Getting teachers in classrooms: Haryana's online teacher transfer initiative

Getting teachers in classrooms: Haryana's online teacher transfer initiative

Given the vast scale of the governance machinery, the efficient utilisation of human resources within the government is essential to ensure effective service delivery on the ground.

It is important to balance the needs of individuals within the government and the needs of the system to meet the extensive margin –i.e. how many people are working– and intensive margin –i.e. how effectively people are working– of the set objectives. However, historically, it has been a struggle to meet both.

Haryana took a step in solving this problem by addressing teacher availability in its schools. We launched a poll, asking you about when Haryana notified and issued a teacher transfer policy, marking the start of this journey.

In 2016, Haryana formulated a Teacher Transfer policy aimed at ensuring equitable and merit-based allocation of teachers, balancing their preferences with the demand across the various zones of the state.

We launched a poll to know your perspective on the Online Teacher Transfer initiative in Haryana, and what was the shift in streamlining of transfer process, as per the Governance Matrix.

Samagra PoV

In our view, the Online Teacher Transfer initiative under the Saksham Education programme of the Government of Haryana witnessed a shift from being ‘Comatose’ with low ‘political salience’ and low ‘system capacity’ to ‘Battle Ready’ with high ‘political salience’ and high ‘system capacity’.

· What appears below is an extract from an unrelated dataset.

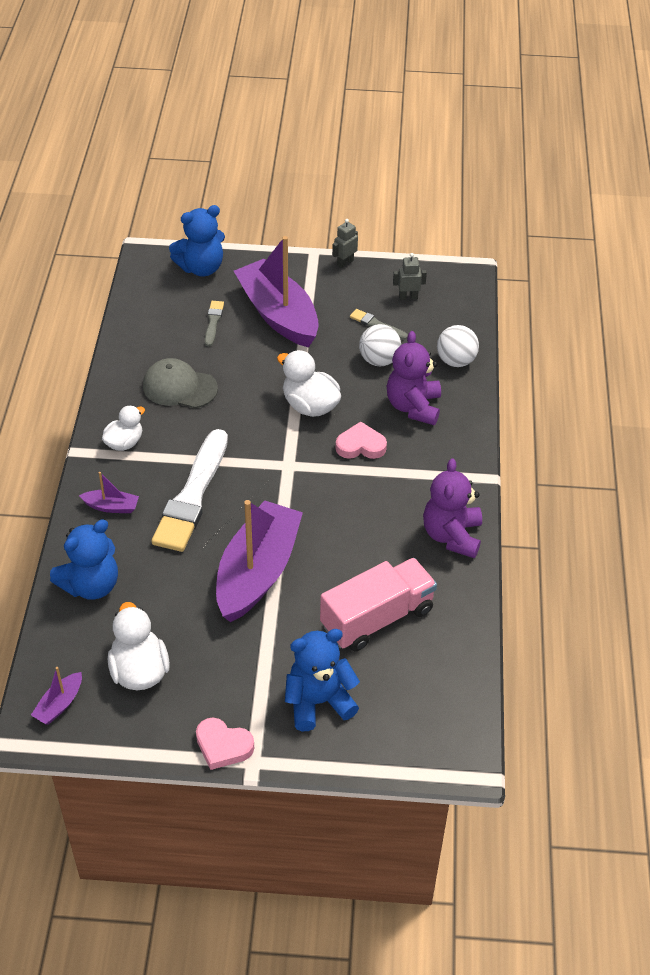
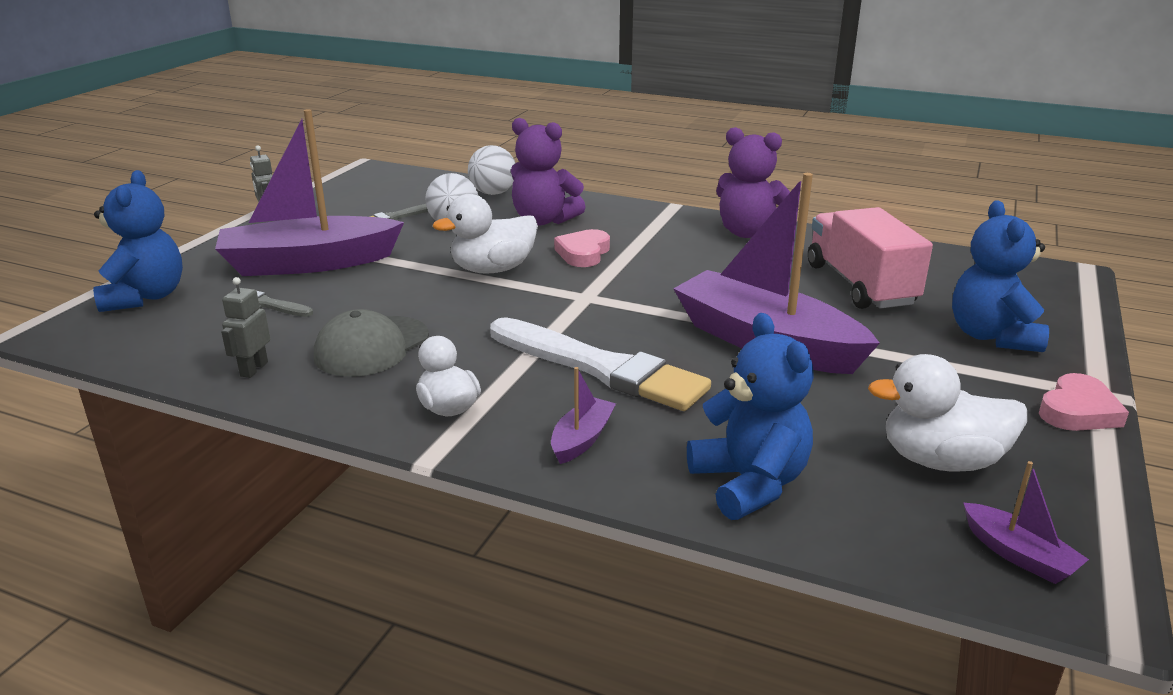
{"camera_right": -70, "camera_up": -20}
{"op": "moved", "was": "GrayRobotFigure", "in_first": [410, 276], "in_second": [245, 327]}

The online teacher transfer initiative aimed to streamline the teacher transfer process in the state of Haryana to make it transparent, merit-driven and demand-based.

On the political salience front, a new policy was formulated and put in place to ensure equitable, merit-based allocation of teachers while balancing their preferences with demand across zones. Grievances of departmental stakeholders and teacher unions were redressed directly by the Chief Minister, building top-down political will on enabling online teacher transfers.

System capacity –that is, people, process and infrastructure– grew almost hand-in-hand with political salience. On the people front there was a robust bureaucratic and administrative cadre already in place. Additionally, a special legal team was set up headed by the district attorney to manage litigation action against the department and ensure its strong representation. On the process front data collection, cleaning, and updation exercises were conducted at the student, school and employee levels to create a point system that enabled data-backed decision-making which accounted for teacher preferences. Furthermore, reviews were enabled at all levels to ensure alignment of stakeholders involved in the process, with daily scrum meetings being conducted to ensure smooth execution. On the infrastructure front, technological infrastructure was built in the form of an online HR management system set up to enable teacher preference collection and implement rule-based assignments across the state.

With this, the state of Haryana was able to significantly curb the vacancy of teachers in historically vacant zones, with 94% of science stream schools being fully staffed, and reduced the time taken to conduct the whole exercise by 67%. This paved the way for over 90,000 transfers being enabled over 3 years.